● WHAT TO WORK ON: Line by line, set down all the data below exactly, omitting any picture.

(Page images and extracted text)
▽

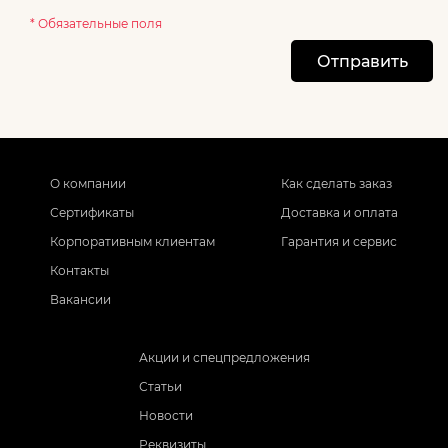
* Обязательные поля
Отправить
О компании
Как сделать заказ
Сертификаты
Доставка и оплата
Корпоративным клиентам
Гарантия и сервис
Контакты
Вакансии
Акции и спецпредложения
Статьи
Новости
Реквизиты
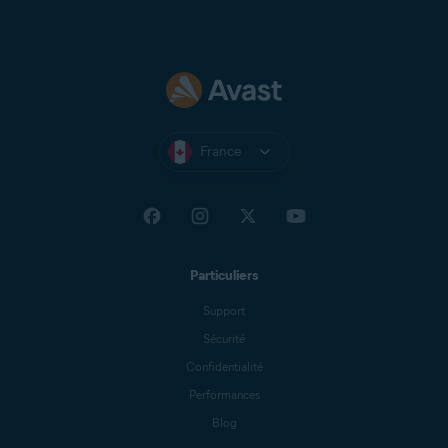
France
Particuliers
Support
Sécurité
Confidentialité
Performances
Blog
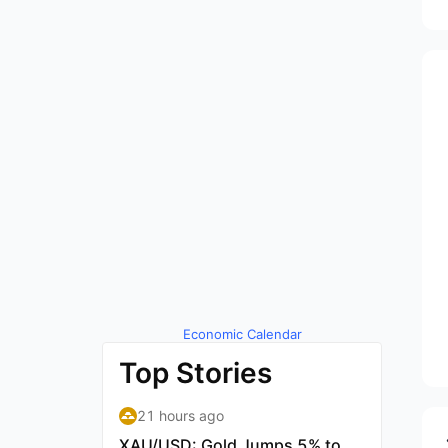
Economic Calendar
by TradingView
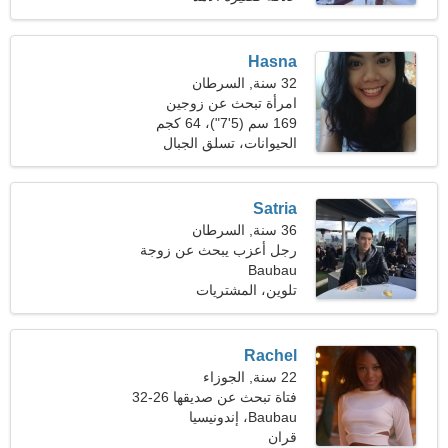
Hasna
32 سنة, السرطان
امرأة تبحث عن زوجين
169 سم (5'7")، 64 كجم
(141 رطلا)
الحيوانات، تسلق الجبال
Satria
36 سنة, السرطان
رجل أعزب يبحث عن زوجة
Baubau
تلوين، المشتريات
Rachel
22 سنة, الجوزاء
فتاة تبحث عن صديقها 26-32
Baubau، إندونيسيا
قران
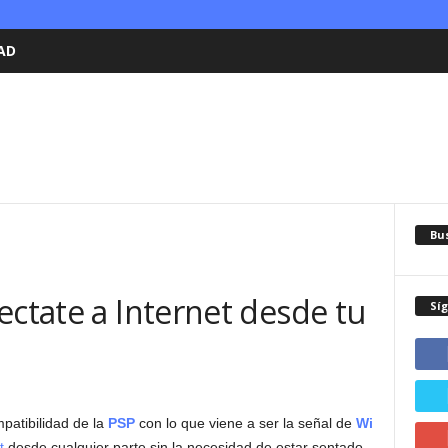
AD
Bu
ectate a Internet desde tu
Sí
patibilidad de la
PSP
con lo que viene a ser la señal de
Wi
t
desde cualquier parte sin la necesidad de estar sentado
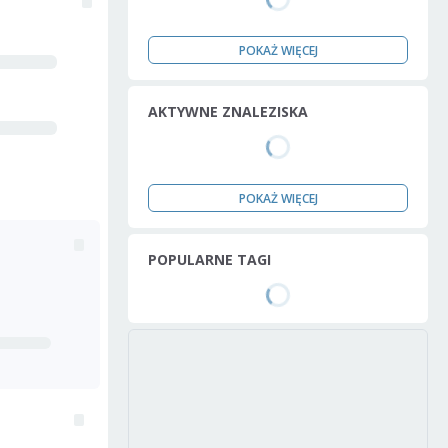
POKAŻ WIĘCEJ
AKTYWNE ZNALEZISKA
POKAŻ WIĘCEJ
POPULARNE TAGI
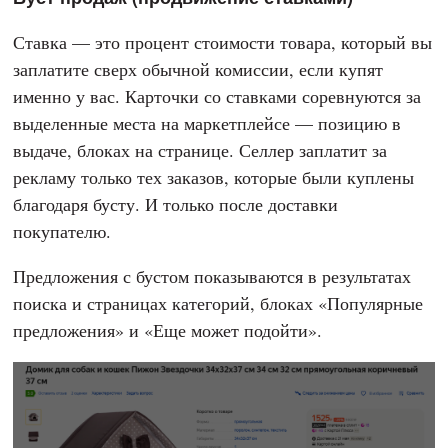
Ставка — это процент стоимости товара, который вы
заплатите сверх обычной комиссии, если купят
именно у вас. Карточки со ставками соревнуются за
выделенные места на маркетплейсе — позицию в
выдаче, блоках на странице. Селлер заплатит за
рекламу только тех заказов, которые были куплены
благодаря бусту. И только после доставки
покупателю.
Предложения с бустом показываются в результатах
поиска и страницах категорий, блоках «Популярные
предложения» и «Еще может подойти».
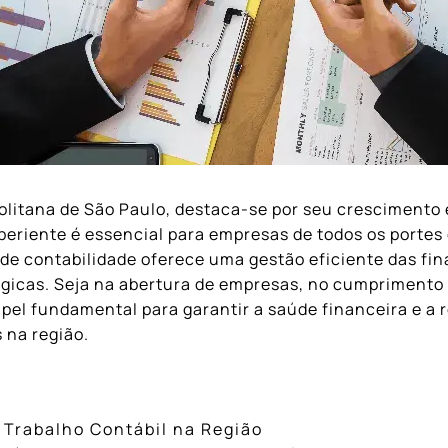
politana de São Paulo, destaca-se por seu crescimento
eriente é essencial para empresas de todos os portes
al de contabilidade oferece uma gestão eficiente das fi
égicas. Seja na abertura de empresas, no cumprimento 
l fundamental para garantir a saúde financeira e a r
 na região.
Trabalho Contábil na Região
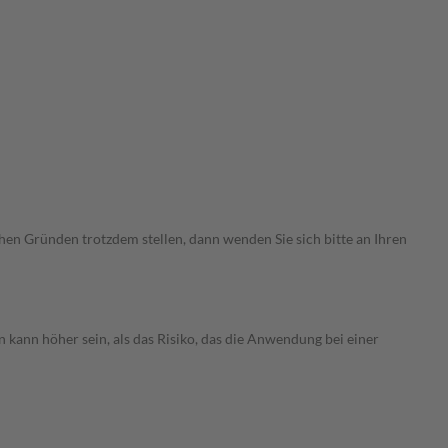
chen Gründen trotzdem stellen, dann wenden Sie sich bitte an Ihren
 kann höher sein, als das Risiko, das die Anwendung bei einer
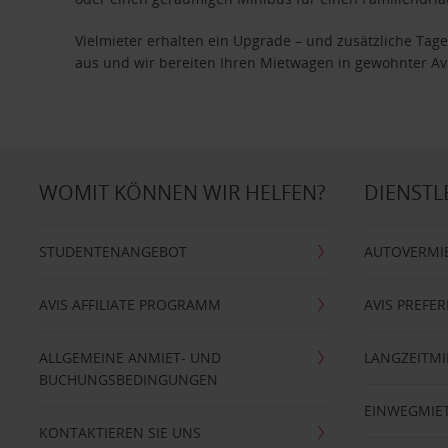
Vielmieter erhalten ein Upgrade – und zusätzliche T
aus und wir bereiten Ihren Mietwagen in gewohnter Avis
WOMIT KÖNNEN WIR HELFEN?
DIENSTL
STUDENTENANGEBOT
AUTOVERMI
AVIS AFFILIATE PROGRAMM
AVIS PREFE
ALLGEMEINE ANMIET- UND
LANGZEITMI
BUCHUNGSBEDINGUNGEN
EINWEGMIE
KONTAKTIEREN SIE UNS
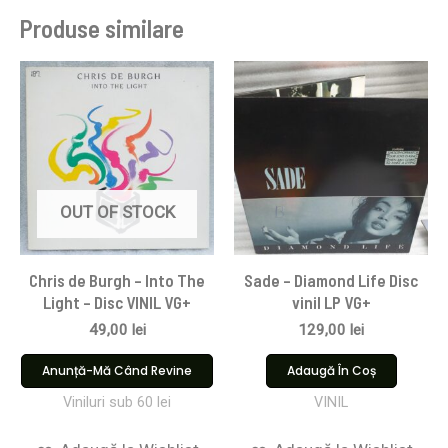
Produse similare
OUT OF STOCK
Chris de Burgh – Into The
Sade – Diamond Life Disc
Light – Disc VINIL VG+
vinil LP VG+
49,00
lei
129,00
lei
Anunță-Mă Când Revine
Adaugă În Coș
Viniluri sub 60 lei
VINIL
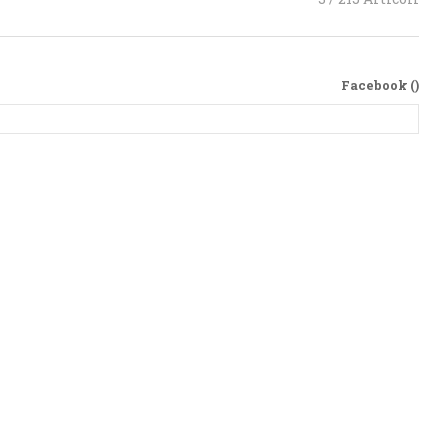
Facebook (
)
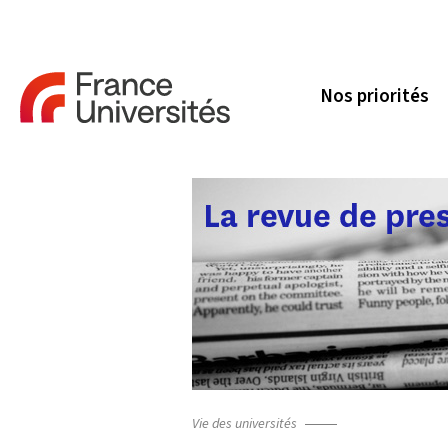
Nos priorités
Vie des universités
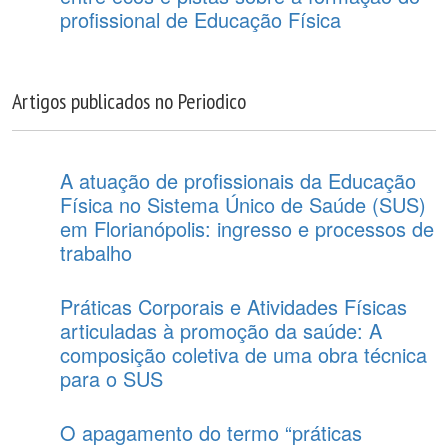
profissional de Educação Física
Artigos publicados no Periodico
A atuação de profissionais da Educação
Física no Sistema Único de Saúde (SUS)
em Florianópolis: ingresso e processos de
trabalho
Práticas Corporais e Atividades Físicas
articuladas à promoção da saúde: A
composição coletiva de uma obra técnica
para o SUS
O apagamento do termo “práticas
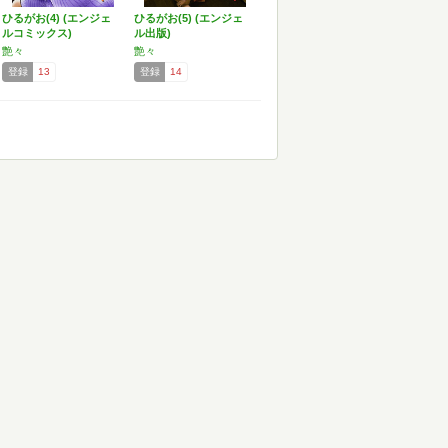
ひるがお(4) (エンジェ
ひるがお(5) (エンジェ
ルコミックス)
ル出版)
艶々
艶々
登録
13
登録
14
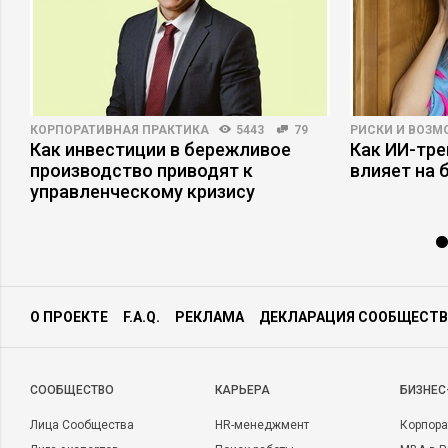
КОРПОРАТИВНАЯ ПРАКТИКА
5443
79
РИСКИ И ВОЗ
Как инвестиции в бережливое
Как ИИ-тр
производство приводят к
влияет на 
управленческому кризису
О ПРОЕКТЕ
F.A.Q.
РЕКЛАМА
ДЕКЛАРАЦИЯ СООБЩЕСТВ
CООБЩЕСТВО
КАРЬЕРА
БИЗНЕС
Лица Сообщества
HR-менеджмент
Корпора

△

● TASK OUTPUT:
* Обязательные поля
Отправить
О компании
Как сделать заказ
Сертификаты
Доставка и оплата
Корпоративным клиентам
Гарантия и сервис
Контакты
Вакансии
Акции и спецпредложения
Статьи
Новости
Реквизиты
France
Particuliers
Support
Sécurité
Confidentialité
Performances
Blog
Economic Calendar
by TradingView
Hasna
32 سنة, السرطان
امرأة تبحث عن زوجين
169 سم (5'7")، 64 كجم
(141 رطلا)
الحيوانات، تسلق الجبال
Satria
36 سنة, السرطان
رجل أعزب يبحث عن زوجة
Baubau
تلوين، المشتريات
Rachel
22 سنة, الجوزاء
فتاة تبحث عن صديقها 26-32
Baubau، إندونيسيا
قران
AD
Bu
ectate a Internet desde tu
Sí
patibilidad de la
PSP
con lo que viene a ser la señal de
Wi
t
desde cualquier parte sin la necesidad de estar sentado
POKAŻ WIĘCEJ
AKTYWNE ZNALEZISKA
POKAŻ WIĘCEJ
POPULARNE TAGI
Ставка — это процент стоимости товара, который вы
заплатите сверх обычной комиссии, если купят
именно у вас. Карточки со ставками соревнуются за
выделенные места на маркетплейсе — позицию в
выдаче, блоках на странице. Селлер заплатит за
рекламу только тех заказов, которые были куплены
благодаря бусту. И только после доставки
покупателю.
Предложения с бустом показываются в результатах
поиска и страницах категорий, блоках «Популярные
предложения» и «Еще может подойти».
politana de São Paulo, destaca-se por seu crescimento
eriente é essencial para empresas de todos os portes
al de contabilidade oferece uma gestão eficiente das fi
égicas. Seja na abertura de empresas, no cumprimento 
l fundamental para garantir a saúde financeira e a r
 na região.
Trabalho Contábil na Região
chen Gründen trotzdem stellen, dann wenden Sie sich bitte an Ihren
 kann höher sein, als das Risiko, das die Anwendung bei einer
Vielmieter erhalten ein Upgrade – und zusätzliche T
aus und wir bereiten Ihren Mietwagen in gewohnter Avis
WOMIT KÖNNEN WIR HELFEN?
DIENSTL
STUDENTENANGEBOT
AUTOVERMI
AVIS AFFILIATE PROGRAMM
AVIS PREFE
ALLGEMEINE ANMIET- UND
LANGZEITMI
BUCHUNGSBEDINGUNGEN
EINWEGMIE
KONTAKTIEREN SIE UNS
Produse similare
OUT OF STOCK
Chris de Burgh – Into The
Sade – Diamond Life Disc
Light – Disc VINIL VG+
vinil LP VG+
49,00
lei
129,00
lei
Anunță-Mă Când Revine
Adaugă În Coș
Viniluri sub 60 lei
VINIL
Facebook (
)
Nos priorités
Vie des universités
profissional de Educação Física
Artigos publicados no Periodico
A atuação de profissionais da Educação
Física no Sistema Único de Saúde (SUS)
em Florianópolis: ingresso e processos de
trabalho
Práticas Corporais e Atividades Físicas
articuladas à promoção da saúde: A
composição coletiva de uma obra técnica
para o SUS
O apagamento do termo “práticas
ひるがお(4) (エンジェ
ひるがお(5) (エンジェ
ルコミックス)
ル出版)
艶々
艶々
登録
13
登録
14
КОРПОРАТИВНАЯ ПРАКТИКА
5443
79
РИСКИ И ВОЗ
Как инвестиции в бережливое
Как ИИ-тр
производство приводят к
влияет на 
управленческому кризису
О ПРОЕКТЕ
F.A.Q.
РЕКЛАМА
ДЕКЛАРАЦИЯ СООБЩЕСТВ
CООБЩЕСТВО
КАРЬЕРА
БИЗНЕС
Лица Сообщества
HR-менеджмент
Корпора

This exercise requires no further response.